### Task statement
Retype the material below line for line, leaving the pictures out of your answer.

BEGIN Dataset records

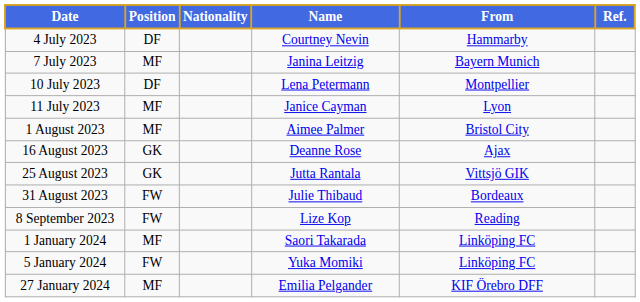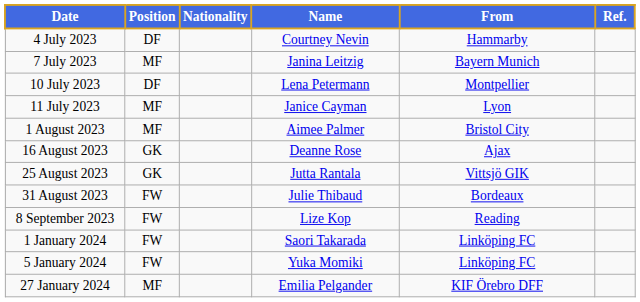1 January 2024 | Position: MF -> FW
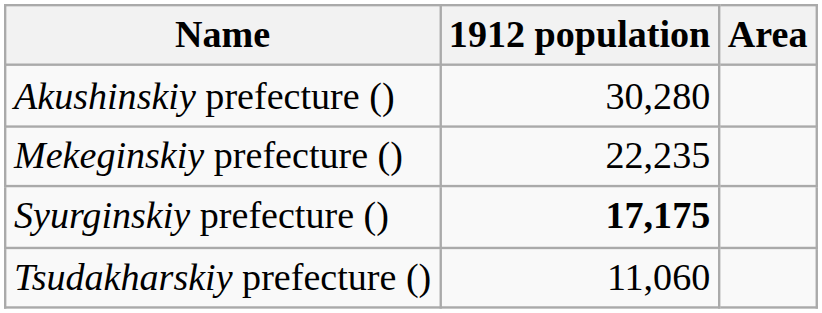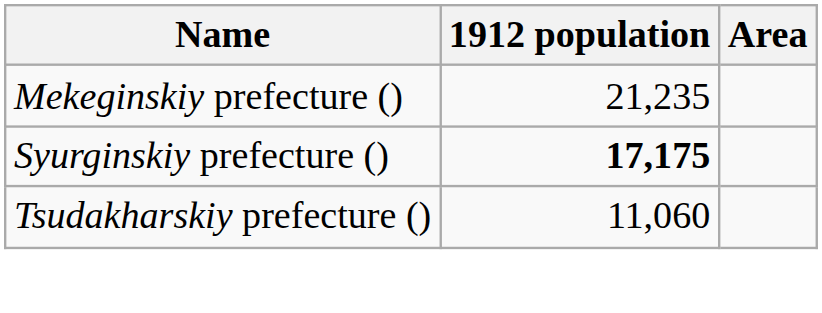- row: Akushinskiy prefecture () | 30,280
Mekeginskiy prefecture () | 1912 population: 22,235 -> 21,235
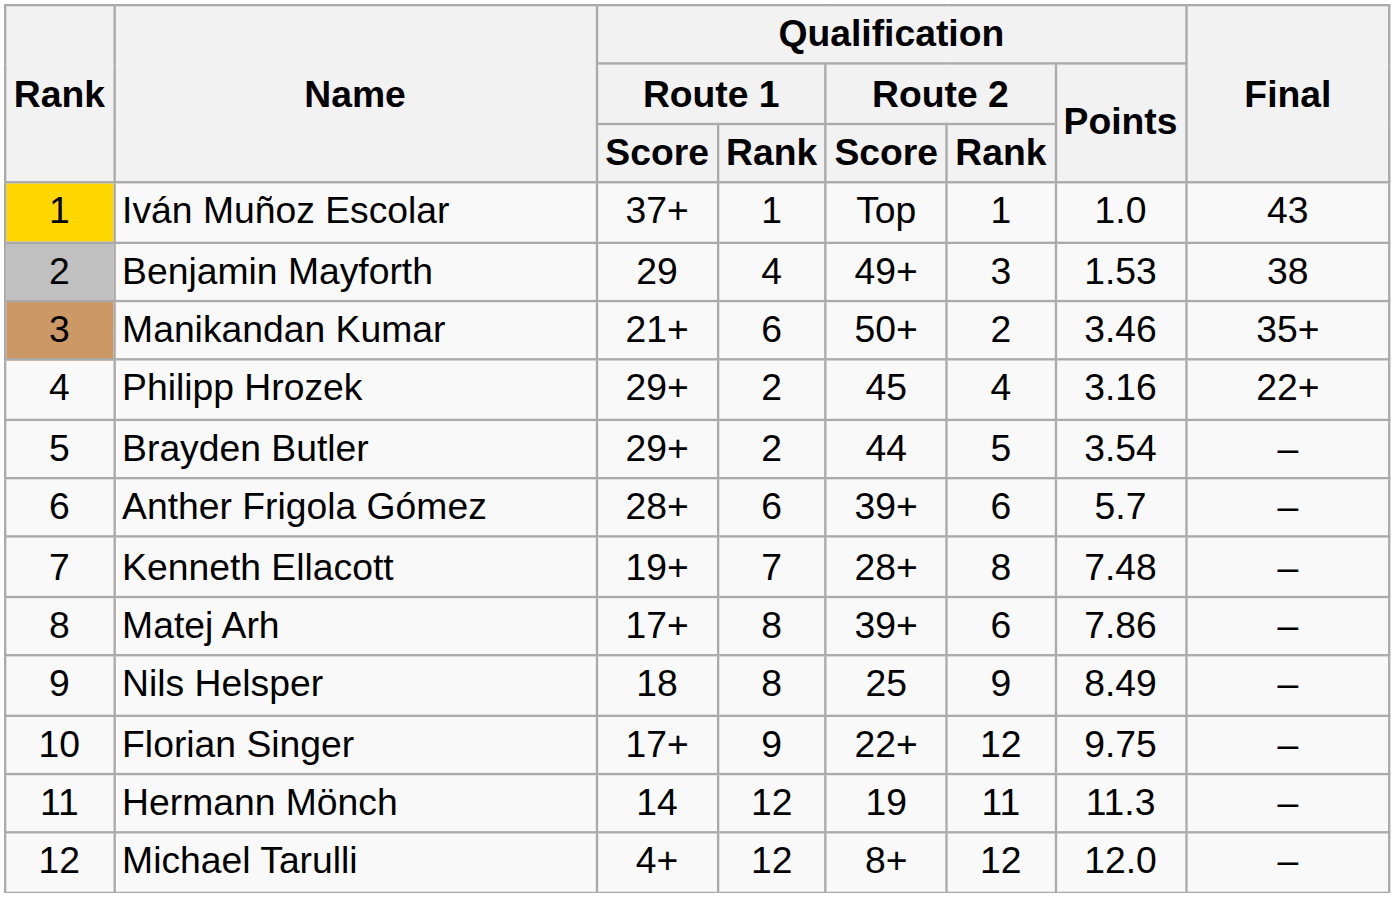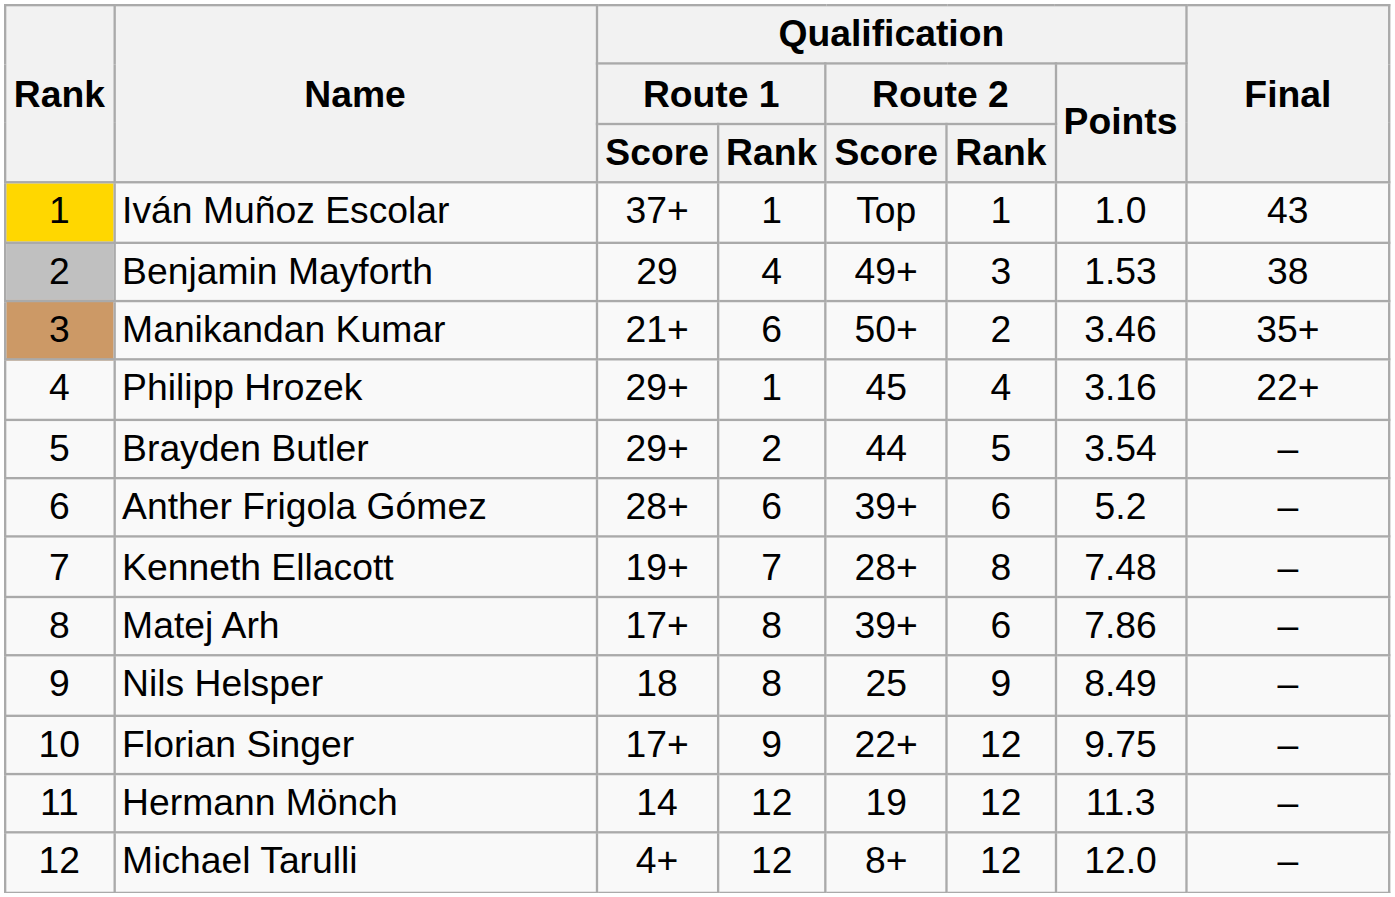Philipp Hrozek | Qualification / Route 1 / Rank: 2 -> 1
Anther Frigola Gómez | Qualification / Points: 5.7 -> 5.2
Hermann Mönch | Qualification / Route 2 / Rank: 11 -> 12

END Dataset records

### Written answer
1 January 2024 | Position: MF -> FW
- row: Akushinskiy prefecture () | 30,280
Mekeginskiy prefecture () | 1912 population: 22,235 -> 21,235
Philipp Hrozek | Qualification / Route 1 / Rank: 2 -> 1
Anther Frigola Gómez | Qualification / Points: 5.7 -> 5.2
Hermann Mönch | Qualification / Route 2 / Rank: 11 -> 12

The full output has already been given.